◆ Data:
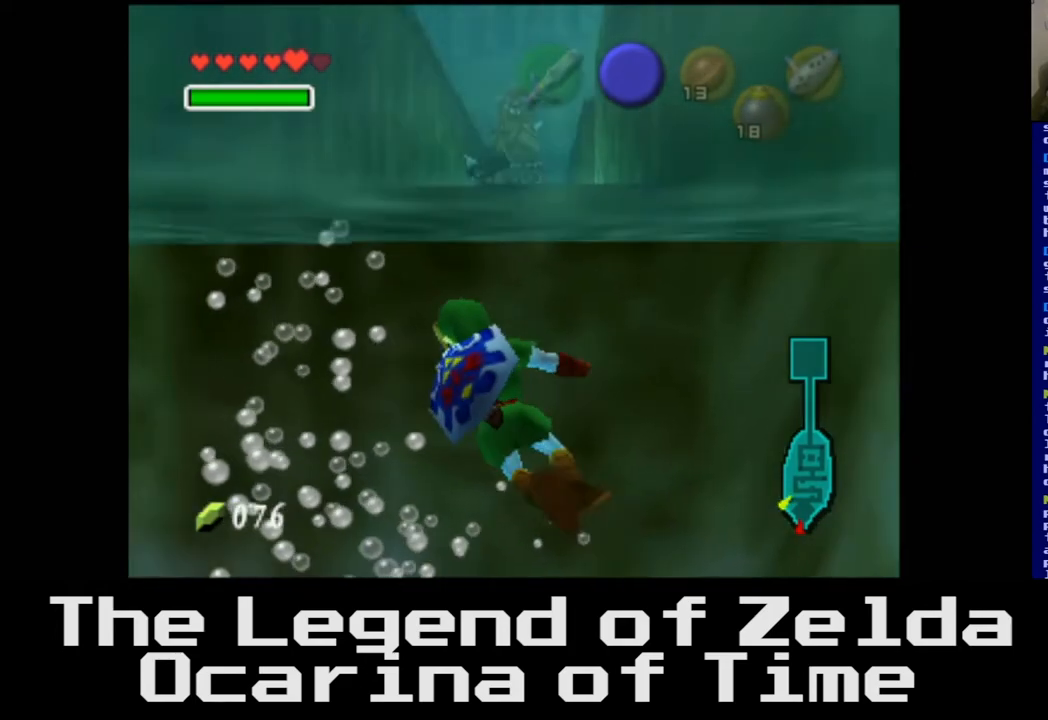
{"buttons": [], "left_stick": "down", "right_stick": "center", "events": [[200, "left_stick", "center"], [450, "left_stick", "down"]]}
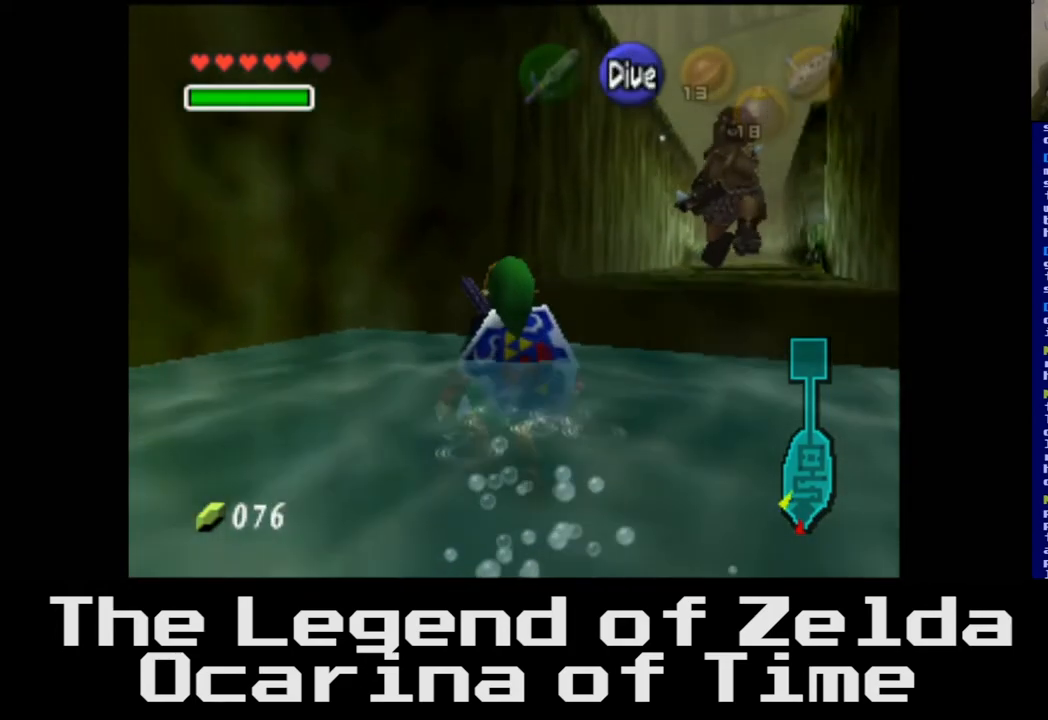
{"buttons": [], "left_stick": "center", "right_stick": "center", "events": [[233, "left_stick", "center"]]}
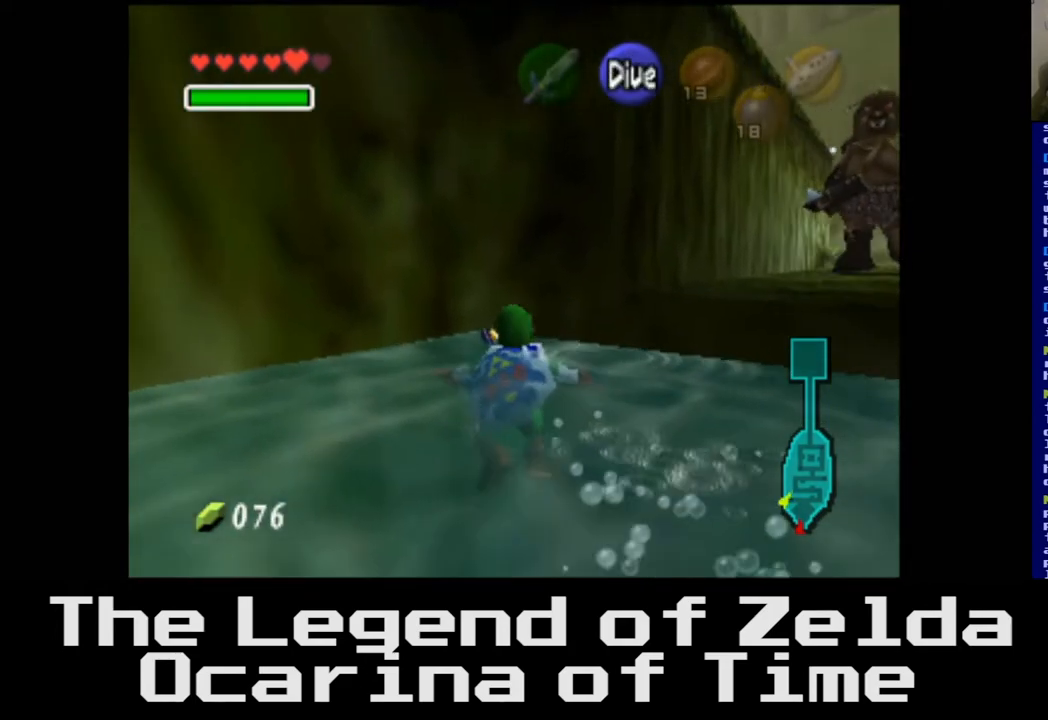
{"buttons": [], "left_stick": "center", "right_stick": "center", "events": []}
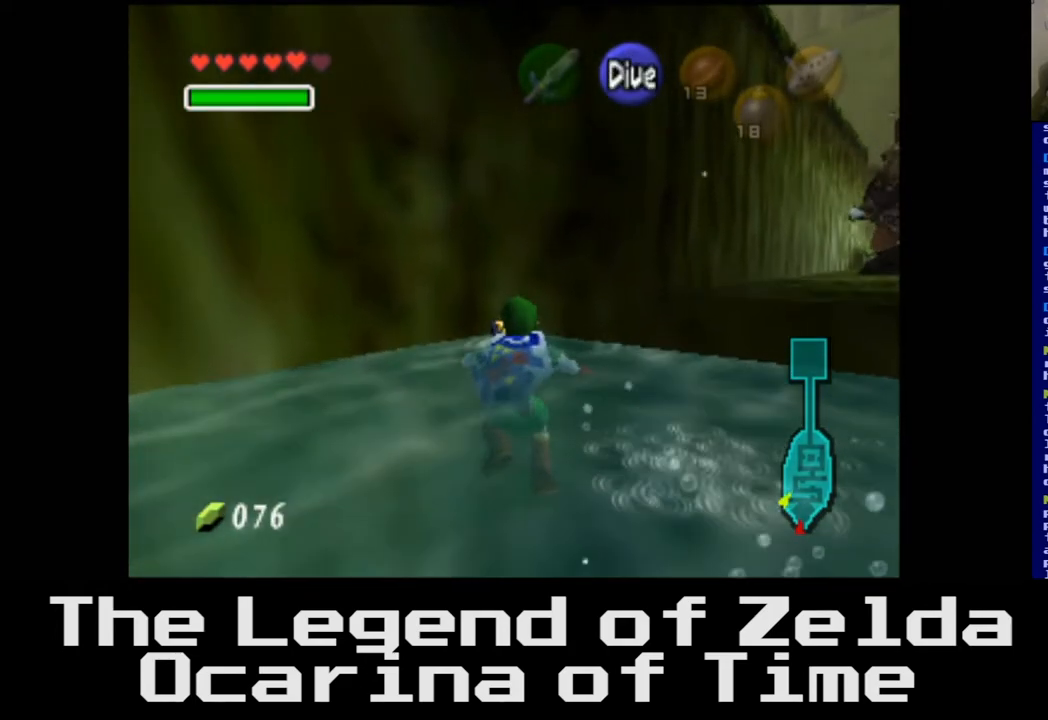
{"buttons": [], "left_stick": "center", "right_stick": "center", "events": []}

...

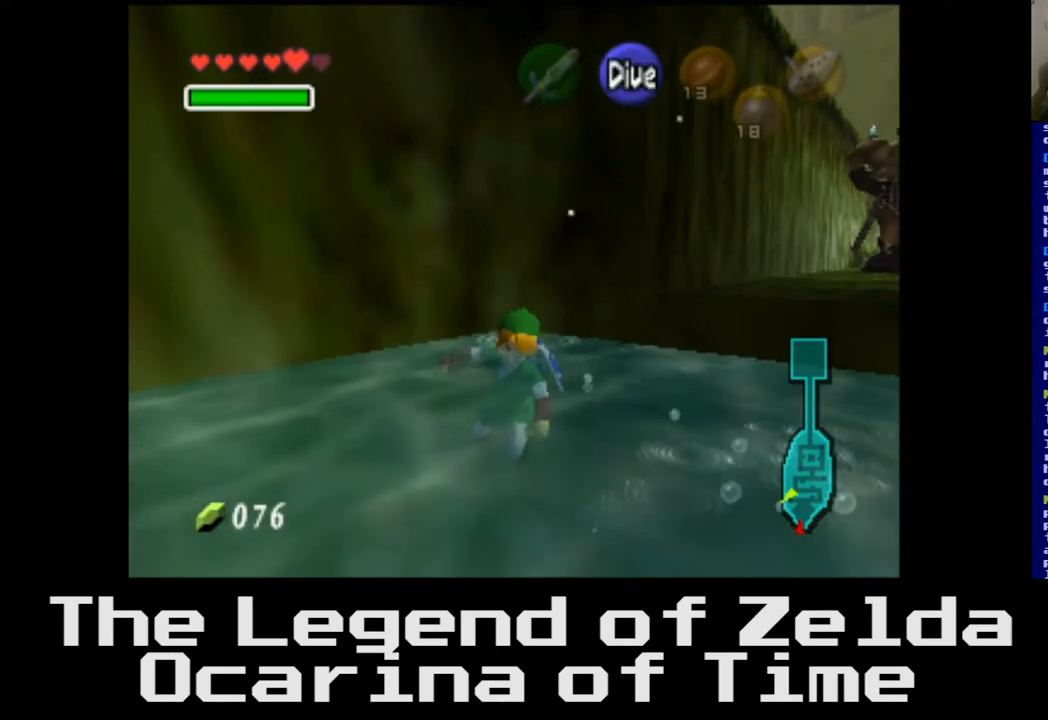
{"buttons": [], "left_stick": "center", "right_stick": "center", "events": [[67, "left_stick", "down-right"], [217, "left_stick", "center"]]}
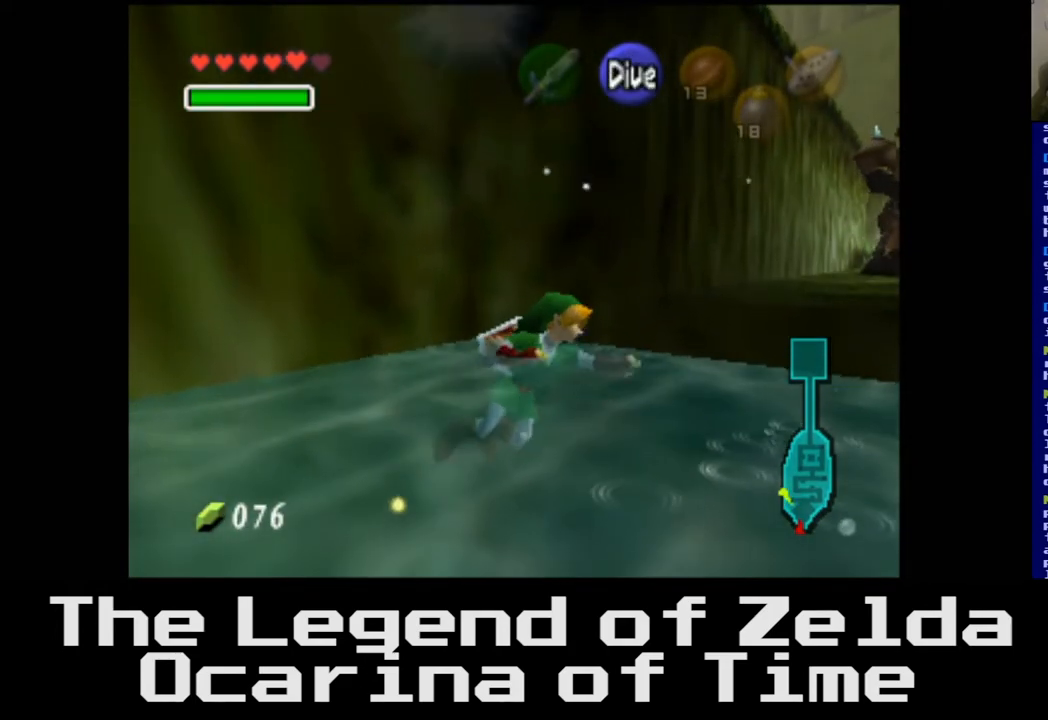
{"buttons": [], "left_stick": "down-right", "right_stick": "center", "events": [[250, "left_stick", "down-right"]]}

◆ What to produce:
Identify the lines above with the word "down". Copy them.

◆ Solution below:
{"buttons": [], "left_stick": "down", "right_stick": "center", "events": [[200, "left_stick", "center"], [450, "left_stick", "down"]]}
{"buttons": [], "left_stick": "center", "right_stick": "center", "events": [[67, "left_stick", "down-right"], [217, "left_stick", "center"]]}
{"buttons": [], "left_stick": "down-right", "right_stick": "center", "events": [[250, "left_stick", "down-right"]]}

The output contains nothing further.